[[ DOCUMENT EXTRACT, beginning ]]
Our Research

Natural products

Bacteria produce a wealth of small organic molecules to interact with their local environment. Many of these natural products have promising bioactivities and can be exploited in human and veterinary medicine for the treatment of a wide variety of ailments such as infectious diseases and cancer. Traditionally, natural products have been identified through extensive bioactivity-guided screening efforts focusing on few talented producer phyla that are frequently found in soil samples. These restrictions have resulted in the recurring discovery of already known natural products. As a result, the discovery pace of truly novel natural product scaffolds has slowed down significantly in the past decades. To circumvent the time-consuming rediscovery of known metabolites and identify truly novel natural products in the post-genomics era, we are working on the development of novel natural product discovery workflows and optimize existing strategies for their application in modern natural product discovery.

Genome Mining

Genes involved in the biosynthesis of a natural product are usually encoded in close vicinity – or clustered – in the genome of bacteria and core biosynthetic genes of a natural product class are usually characterized by a certain level of homology based on which they can be identified in the genome even though the product of the biosynthetic pathways might not have any apparent similarity. Despite the development of highly sophisticated tools, some natural product biosynthetic pathways remain unrecognized by state-of-the-art bioinformatic platforms. Others are recognized but encode proteins that are responsible for cryptic transformations.
[[ DOCUMENT EXTRACT, end ]]
[[ DATA FOR REVIEW, beginning ]]
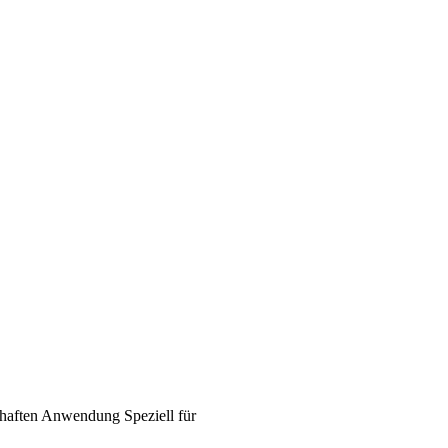
haften
Anwendung
Speziell für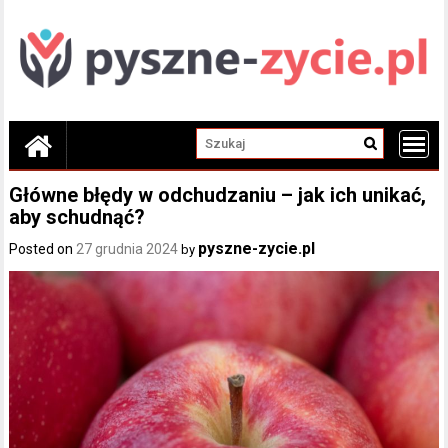
Skip
to
content
Główne błędy w odchudzaniu – jak ich unikać,
aby schudnąć?
pyszne-zycie.pl
Posted on
27 grudnia 2024
by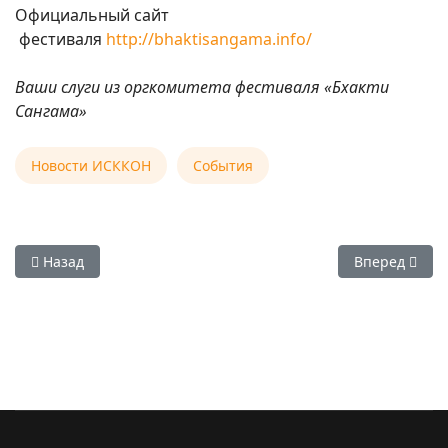
Официальный сайт
фестиваля
http://bhaktisangama.info/
Ваши слуги из оргкомитета фестиваля «Бхакти
Сангама»
Новости ИСККОН
События
Предыдущий: Информация о трасферах на фестиваль "Бхак
Следующий: 1
Назад
Вперед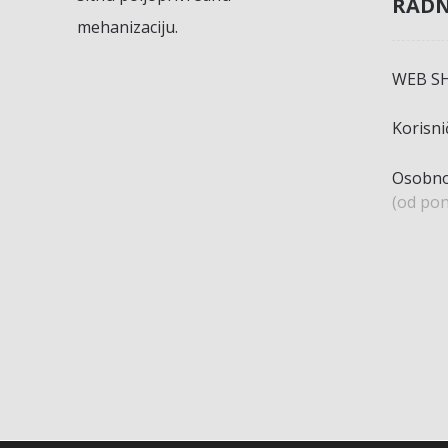
RADN
mehanizaciju.
WEB S
Korisn
Osobno
(od pon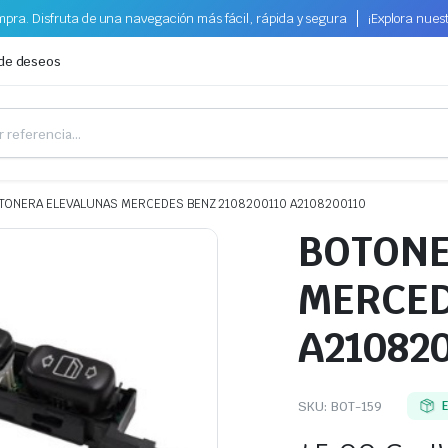
pra. Disfruta de una navegación más fácil, rápida y segura
¡Explora nues
 de deseos
TONERA ELEVALUNAS MERCEDES BENZ 2108200110 A2108200110
BOTONE
MERCED
A21082
SKU:
BOT-159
[[ DATA FOR REVIEW, end ]]
- [DIRECTIONS]
A: Reproduce the part of the research overview on natural products that begins at the words "Genes involved in" and stops after "for cryptic transformations.".
B: According to the research overview on natural products, where are the producer phyla targeted by traditional screening frequently found?
C: Resume the research overview on natural products and genome mining, picking up after its final sentence.

- [ANSWERS BY ITEM NUMBER]
A:
Genes involved in the biosynthesis of a natural product are usually encoded in close vicinity – or clustered – in the genome of bacteria and core biosynthetic genes of a natural product class are usually characterized by a certain level of homology based on which they can be identified in the genome even though the product of the biosynthetic pathways might not have any apparent similarity. Despite the development of highly sophisticated tools, some natural product biosynthetic pathways remain unrecognized by state-of-the-art bioinformatic platforms. Others are recognized but encode proteins that are responsible for cryptic transformations.

B: In soil samples.

C:
Our goal is to identify novel families of natural product biosynthetic gene clusters in the ever-increasing wealth of publically available bacterial genomes and to characterize the associated products. Based on biosynthetic insights obtained from these studies, we develop bioinformatic tools for the identification of pathways that follow similar biosynthetic principles and predict the structures of the associated metabolites.

Chemical Ecology

Traditionally, natural products have been isolated by bioactivity-guided fractionation from extracts obtained from a few genera of talented secondary metabolite producers. This simple workflow has fueled the “Golden Age of Antibiotics” between 1950s and 1970s. Since the low hanging fruits have been picked, sticking to the same few talented producer phyla and sample types has resulted in the frequent rediscovery of known metabolites. We focus our efforts on poorly studied ecological niches that are shaped by natural products with a certain bioactivity. Our hypothesis-driven, function-first approach for the identification of bioactive natural products based on simple bioassays is an adaptation of the traditional bioactivity-guided fractionation workflow. In addition to the smart selection of an ecological niche to study and a robust bioassay these studies are complemented by imaging mass spectrometry to identify the metabolite responsible for the observed bioactivity prior to the isolation and genome sequencing as two means of early dereplication.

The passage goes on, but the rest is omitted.